Not sure if this: [URK, not enough privileges to upload an MP4 movie, I'll link it below]
UVs are flat, but what defines "true-size"? Texture vertex spacing matching object vertex spacing? There are vanishingly small numbers of figures that would ever conform to that requirement due to different level-of-detail requirements for different body parts like faces and hands, when compared to limbs and torsos. I guess clothing figures would differ. There will always be distortion when mapping curved shapes from 3D to 2D, by geometric definition. There is no such thing as a distortion-free planar mapping unless an object has only planar facets and adjacent facets are not constrained to share edges when unwrapping, though that makes for ugly and unpaintable UV maps.
I haven't bothered to preview the UV templates in this script version (commented out), just saved the images to files and applied them to the UVtemplate object.
It's right an the top of my Things To Procrastinate About list
I plan to steal that phrase and use it often. Just as soon as I get around to it. :)
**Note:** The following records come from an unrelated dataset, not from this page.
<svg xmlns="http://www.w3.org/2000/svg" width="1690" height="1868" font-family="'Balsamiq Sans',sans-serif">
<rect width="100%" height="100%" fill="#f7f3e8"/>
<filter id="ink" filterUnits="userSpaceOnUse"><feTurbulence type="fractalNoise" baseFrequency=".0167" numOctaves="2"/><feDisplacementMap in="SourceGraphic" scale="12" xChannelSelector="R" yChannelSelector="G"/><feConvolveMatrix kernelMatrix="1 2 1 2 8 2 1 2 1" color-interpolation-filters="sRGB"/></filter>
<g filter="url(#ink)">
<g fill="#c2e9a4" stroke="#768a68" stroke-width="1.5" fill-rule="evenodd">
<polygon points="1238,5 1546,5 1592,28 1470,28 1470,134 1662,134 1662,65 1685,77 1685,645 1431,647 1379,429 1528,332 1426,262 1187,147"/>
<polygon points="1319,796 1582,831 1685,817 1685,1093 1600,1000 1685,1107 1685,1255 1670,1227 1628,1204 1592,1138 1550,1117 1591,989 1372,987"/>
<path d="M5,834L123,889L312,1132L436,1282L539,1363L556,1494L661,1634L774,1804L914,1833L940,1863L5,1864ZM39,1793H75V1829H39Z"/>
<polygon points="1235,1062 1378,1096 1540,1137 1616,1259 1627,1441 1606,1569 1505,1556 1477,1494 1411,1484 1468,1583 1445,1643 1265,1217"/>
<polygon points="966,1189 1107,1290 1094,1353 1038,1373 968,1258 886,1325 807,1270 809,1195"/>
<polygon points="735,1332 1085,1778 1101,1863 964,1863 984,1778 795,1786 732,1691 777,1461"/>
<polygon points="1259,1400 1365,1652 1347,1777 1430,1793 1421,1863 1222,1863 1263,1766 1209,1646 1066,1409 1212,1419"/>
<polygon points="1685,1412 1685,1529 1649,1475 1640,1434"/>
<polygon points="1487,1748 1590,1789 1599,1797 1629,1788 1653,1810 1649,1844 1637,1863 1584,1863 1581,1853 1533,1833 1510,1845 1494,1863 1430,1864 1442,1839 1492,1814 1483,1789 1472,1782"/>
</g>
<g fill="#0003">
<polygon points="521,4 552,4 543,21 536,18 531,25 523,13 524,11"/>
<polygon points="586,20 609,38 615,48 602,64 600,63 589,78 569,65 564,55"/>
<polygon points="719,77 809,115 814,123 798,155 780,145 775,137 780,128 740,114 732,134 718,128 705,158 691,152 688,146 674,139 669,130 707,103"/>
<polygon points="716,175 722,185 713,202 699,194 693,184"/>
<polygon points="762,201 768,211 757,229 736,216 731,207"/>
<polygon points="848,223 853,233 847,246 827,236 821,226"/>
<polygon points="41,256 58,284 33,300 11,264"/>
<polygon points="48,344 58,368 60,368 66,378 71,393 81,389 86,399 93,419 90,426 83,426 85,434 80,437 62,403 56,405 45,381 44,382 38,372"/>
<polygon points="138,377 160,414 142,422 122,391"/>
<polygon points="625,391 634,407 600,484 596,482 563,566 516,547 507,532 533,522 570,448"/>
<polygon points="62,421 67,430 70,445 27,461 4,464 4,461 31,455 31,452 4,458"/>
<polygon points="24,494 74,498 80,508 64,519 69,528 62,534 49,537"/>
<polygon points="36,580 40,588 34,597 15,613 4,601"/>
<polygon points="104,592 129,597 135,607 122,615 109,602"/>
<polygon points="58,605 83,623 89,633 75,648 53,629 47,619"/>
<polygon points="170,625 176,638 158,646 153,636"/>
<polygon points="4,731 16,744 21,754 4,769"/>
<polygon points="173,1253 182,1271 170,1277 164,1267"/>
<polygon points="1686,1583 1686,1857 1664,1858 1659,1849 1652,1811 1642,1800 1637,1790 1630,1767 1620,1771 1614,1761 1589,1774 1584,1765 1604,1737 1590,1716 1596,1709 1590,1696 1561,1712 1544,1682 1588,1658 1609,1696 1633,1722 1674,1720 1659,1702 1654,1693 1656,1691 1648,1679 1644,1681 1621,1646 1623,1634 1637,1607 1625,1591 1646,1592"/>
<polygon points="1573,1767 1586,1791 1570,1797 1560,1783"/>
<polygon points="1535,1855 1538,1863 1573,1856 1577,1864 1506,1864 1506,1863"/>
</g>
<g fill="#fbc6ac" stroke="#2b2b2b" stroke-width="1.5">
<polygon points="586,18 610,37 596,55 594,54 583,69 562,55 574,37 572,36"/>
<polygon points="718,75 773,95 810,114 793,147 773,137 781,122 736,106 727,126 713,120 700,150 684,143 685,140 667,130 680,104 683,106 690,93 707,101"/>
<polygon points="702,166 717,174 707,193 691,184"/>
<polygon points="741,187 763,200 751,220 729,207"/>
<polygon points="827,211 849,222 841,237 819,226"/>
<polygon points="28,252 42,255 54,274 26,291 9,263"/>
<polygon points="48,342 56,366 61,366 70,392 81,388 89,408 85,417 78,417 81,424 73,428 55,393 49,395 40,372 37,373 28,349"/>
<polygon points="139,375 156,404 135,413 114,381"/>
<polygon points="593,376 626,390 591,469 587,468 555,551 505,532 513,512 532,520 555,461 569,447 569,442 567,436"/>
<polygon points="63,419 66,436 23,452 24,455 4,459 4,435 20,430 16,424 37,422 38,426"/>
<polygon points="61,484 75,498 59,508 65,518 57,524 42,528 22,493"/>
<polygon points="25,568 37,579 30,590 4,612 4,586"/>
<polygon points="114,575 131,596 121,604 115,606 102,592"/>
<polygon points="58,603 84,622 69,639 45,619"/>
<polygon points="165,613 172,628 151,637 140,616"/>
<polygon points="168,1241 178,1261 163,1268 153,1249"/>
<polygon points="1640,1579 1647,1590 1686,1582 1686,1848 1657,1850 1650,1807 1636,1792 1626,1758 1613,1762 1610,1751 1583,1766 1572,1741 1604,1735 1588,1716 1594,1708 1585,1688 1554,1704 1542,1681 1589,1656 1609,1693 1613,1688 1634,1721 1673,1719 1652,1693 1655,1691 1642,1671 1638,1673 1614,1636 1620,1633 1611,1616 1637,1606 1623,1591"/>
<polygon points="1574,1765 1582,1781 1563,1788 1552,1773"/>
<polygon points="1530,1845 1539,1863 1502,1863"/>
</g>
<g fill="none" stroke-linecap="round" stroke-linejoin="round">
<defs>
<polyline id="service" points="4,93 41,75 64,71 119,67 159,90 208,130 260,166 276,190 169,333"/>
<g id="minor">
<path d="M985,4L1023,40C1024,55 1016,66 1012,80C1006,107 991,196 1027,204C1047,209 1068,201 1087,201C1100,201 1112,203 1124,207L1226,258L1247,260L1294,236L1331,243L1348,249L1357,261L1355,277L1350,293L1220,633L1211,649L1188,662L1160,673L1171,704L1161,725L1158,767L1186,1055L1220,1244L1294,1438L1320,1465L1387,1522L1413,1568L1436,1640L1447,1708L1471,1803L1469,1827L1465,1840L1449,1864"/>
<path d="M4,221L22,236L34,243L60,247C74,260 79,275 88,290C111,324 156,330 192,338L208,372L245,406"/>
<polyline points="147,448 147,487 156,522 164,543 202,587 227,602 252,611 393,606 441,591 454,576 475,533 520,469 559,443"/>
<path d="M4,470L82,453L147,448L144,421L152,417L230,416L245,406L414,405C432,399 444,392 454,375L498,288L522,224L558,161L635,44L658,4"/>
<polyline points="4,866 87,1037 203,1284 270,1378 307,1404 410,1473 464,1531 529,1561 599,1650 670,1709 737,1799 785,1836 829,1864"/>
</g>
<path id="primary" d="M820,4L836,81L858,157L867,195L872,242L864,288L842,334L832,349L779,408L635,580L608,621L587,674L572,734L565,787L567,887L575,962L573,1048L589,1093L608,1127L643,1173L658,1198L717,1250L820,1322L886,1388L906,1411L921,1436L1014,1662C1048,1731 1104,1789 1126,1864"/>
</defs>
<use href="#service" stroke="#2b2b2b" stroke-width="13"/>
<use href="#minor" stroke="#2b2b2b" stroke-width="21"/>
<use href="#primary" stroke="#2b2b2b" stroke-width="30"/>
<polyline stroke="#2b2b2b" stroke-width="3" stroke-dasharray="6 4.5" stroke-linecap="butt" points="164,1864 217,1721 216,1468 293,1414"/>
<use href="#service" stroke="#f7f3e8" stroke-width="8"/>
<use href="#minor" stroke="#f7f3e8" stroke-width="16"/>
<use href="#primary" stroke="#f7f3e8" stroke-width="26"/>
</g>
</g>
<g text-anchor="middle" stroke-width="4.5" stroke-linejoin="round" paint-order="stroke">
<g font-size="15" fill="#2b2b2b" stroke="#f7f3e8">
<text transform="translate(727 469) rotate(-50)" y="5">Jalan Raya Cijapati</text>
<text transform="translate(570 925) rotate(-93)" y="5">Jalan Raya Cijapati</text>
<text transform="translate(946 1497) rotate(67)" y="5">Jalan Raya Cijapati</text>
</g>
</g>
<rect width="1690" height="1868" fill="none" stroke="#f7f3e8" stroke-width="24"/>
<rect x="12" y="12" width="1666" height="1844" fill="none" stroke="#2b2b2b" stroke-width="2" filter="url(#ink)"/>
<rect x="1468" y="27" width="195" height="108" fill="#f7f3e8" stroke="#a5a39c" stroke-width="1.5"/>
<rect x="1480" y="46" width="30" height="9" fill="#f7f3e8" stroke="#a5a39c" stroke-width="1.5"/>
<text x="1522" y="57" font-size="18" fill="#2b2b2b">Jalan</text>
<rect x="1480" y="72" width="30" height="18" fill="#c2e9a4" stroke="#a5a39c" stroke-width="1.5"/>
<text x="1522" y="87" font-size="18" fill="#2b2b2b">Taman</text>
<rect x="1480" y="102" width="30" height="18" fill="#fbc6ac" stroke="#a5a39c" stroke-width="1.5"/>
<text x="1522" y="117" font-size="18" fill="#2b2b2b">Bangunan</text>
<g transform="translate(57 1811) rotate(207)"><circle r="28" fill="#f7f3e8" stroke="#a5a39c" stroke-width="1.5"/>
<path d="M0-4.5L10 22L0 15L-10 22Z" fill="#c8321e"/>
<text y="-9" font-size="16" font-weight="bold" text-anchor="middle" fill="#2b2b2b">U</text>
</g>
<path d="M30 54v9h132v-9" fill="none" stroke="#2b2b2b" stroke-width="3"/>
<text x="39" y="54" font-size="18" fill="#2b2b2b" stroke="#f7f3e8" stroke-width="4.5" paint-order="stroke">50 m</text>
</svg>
Lol thank you, made me smile!
@anomalaus Really useful! Thank you!
F_Verbaas last edited by F_Verbaas
Yes, there will always be distortion. Yet, when you wear a cotton shirt with a blue checkerboard pattern, it is built from flat panels of cotton fabric with a blue checkerboard pattern. The distortion is what the cotton fabric permits (not much) and yet the shirt fits you.
If you take the shirt apart at the seams you can lay the panels before you at the table. You can arrange the panels such that the blue checker board pattern matches. If the table is say 1.50 m square, that what you see would be your true size UV map.
If you use the panels as a template to cut new panels from red-striped fabric and sew them together you have a red striped shirt. The digital equivalent of this is of course to apply a tilable texture. The UV is therefore VERY workable and provided you choose materials wisely it is as easy as changing the referenced tile. .
Clothing items are mainly made by dividing the very non-developabl shape of the body into sections that are more or less developable.
See below a bodice block I quickly traced from Genesis 8 yesterday.with MD7. (True scale UV's the grid on the background is 10 cm size)
The figure is pretty busty but yet the panels fit with moderate strain: (Strainmap legend: green = 0% strain, yellow 10% and red 20%).
with a tad too much space at the points of the breasts (we really need softbody simulation)
which is solved with a touch of the steam brush (but hey I am disgressing)
What meant to say is that the 2D -> 3D vv. conversion opens a lot more possibilities.